BASIC will then retrieve the values associated with the variables N1, N2, and N3, substitute them into the mathematical expression, evaluate the expression, and print the result to the screen.

BASIC also allows one to write programs comprising a series of numbered statements such as:

100 n1 = 10
110 n2 = 5
120 n3 = 3
130 print ( n1 + n2 ) * n3

When the immediate command "RUN" is entered, the entire sequence of commands is carried out, and the number 45 appears on the screen.

One could write a program to do the same thing using assembly language, the native language of a computer. However, a high-level language like BASIC makes it far easier to generate the required instructions. This is especially true when we are dealing with floating point numbers, or when we are using array variables or advanced mathematical (trig and log) functions.

When the BASIC interpreter we described above is told to "RUN", it processes the program statements one at a time. First it analyzes a statement to determine the procedures required to perform the specified function. Then it calls routines that execute those procedures. This means that when a BASIC statement appears in a loop, the analysis has to be repeated each time the statement is executed.

A compiler provides an alternative approach. The compiler can be thought of as an automatic assembly language program writer. You write your program using the commands of the high-level language, and then the compiler converts them into an assembly language program for you.

Some compilers generate actual assembly language source code that you then have to assemble. The PASCAL Z compiler, for example, worked this way. This approach makes program development slower but allows you to fine-tune the code if you so desire. Other compilers, such as Turbo Pascal, generate only the machine code (COM) files. Some compilers, such as BDS C, follow a two-step process, but the intermediate code is not standard assembly code.

A compiler, as you might guess, has the advantage of execution speed, since the high-level language statements have to be analyzed and converted into machine code only once, even when they are executed repeatedly in a loop. Also, more complex programs that need more working memory can be accommodated, since the code that figures out how to process the high-level language statements does not have to be in memory when the final program is run.

On the other hand, an interpreter offers many advantages that may make it well worth giving up some speed. Programs are much easier to develop with an interpreter for several reasons. First, you can execute them immediately, without having to go through the extra step of compilation (and possibly assembly and linkage) before execution. Second, the programs can be run line by line, and you can watch what is happening and catch errors more easily.

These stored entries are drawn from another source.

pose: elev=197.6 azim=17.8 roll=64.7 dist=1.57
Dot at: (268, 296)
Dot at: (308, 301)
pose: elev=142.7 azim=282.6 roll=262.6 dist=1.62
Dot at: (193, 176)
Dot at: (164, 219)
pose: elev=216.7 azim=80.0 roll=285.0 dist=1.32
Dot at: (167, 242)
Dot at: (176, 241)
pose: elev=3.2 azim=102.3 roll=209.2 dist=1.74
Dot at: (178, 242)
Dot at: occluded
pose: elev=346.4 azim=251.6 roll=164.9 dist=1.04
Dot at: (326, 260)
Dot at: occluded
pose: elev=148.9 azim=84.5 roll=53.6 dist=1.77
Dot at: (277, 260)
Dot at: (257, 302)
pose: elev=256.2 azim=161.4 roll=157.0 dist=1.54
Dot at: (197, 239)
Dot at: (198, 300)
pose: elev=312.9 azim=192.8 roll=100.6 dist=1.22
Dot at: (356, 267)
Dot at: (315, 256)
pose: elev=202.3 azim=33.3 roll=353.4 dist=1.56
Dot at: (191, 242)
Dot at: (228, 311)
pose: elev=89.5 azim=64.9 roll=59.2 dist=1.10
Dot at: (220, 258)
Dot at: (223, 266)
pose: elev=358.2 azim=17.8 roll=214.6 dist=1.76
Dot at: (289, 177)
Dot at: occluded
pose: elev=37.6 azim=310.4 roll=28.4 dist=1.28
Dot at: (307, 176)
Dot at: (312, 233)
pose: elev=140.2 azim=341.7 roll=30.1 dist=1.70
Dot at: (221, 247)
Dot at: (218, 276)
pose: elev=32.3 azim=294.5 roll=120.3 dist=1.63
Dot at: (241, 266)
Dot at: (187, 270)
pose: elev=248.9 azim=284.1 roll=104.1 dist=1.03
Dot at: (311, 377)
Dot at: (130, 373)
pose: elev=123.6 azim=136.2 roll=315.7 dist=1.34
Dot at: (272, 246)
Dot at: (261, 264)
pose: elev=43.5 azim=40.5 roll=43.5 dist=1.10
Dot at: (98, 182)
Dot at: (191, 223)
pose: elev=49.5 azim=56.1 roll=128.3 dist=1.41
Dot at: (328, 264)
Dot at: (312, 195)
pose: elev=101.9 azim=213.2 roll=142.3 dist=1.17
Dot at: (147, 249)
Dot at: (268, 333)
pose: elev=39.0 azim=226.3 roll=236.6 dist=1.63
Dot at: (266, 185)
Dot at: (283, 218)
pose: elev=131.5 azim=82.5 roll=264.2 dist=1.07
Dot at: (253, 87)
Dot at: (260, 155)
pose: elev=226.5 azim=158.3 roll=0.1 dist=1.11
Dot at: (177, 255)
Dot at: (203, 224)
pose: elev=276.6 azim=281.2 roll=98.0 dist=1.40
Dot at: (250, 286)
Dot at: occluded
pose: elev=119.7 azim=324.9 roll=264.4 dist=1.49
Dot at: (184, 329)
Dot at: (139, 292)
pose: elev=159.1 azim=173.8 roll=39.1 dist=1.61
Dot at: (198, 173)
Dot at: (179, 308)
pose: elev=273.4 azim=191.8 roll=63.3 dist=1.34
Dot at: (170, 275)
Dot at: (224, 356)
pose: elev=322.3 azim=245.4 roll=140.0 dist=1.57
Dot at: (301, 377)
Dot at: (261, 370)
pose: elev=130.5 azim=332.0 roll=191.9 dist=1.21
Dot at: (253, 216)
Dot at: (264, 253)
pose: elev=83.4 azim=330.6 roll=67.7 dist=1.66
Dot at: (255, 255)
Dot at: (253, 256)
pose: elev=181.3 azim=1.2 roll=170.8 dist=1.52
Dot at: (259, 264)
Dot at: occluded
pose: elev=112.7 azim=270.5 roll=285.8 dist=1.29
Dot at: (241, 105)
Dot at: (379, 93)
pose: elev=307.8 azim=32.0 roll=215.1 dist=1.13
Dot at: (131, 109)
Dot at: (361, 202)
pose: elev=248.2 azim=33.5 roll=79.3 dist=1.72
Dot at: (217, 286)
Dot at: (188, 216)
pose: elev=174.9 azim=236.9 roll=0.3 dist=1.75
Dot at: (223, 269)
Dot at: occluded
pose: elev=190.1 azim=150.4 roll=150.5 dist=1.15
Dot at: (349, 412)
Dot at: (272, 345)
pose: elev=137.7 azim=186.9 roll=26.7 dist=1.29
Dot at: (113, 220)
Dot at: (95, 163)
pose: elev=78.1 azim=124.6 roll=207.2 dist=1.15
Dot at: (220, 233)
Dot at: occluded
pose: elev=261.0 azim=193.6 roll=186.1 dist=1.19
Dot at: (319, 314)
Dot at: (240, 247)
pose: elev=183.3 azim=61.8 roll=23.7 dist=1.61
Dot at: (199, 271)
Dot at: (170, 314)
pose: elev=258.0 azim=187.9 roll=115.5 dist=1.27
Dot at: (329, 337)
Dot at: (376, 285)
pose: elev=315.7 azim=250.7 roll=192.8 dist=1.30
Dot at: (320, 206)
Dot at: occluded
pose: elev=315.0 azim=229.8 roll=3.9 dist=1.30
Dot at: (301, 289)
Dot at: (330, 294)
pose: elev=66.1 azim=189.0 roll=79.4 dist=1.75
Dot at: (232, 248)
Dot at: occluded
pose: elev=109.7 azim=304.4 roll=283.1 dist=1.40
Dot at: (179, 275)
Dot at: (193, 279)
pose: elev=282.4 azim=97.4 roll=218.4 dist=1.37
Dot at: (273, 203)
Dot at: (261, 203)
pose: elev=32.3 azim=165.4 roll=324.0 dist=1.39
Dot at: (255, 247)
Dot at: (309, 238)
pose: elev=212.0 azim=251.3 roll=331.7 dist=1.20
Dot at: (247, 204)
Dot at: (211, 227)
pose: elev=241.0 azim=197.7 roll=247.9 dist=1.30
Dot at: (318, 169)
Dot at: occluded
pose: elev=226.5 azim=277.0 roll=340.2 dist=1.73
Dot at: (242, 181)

There are also some things that an interpreter can do that a compiler generally cannot. For example, suppose you are working with an array variable (a variable that holds a collection of values, not just a single value). With a compiler, you would have to specify the size - or at least a maximum size - of the array at the time the program is compiled so that the compiler can allocate enough memory for it. With an interpreter, this is not necessary. It does not have to allocate the memory until the variable is first referenced. As a result, it is quite acceptable for its size to be determined by computations performed earlier in the program.

ZMATE as Interpreter

ZMATE is, in a way, like the BASIC interpreter, except that its intrinsic high-level language functions (we will call these 'primitives') are aimed at text processing rather than number processing. Just as BASIC has some text-processing primitives (e.g., string variables and functions), so ZMATE has some numerical functions, but it is the text-manipulation primitives that are emphasized and richly developed.

If your past experience has been confined to the usual programming languages - BASIC, FORTRAN, PASCAL, C, etc. - you probably have trouble picturing what a text-processing language would look like. Here are some examples to help convey the concept.

While most variables in BASIC contain either single numbers or arrays of numbers, ZMATE has 'variables' called buffers that contain pieces of text. Primitives allow reading disk files into these buffers or writing text from the buffers out to files.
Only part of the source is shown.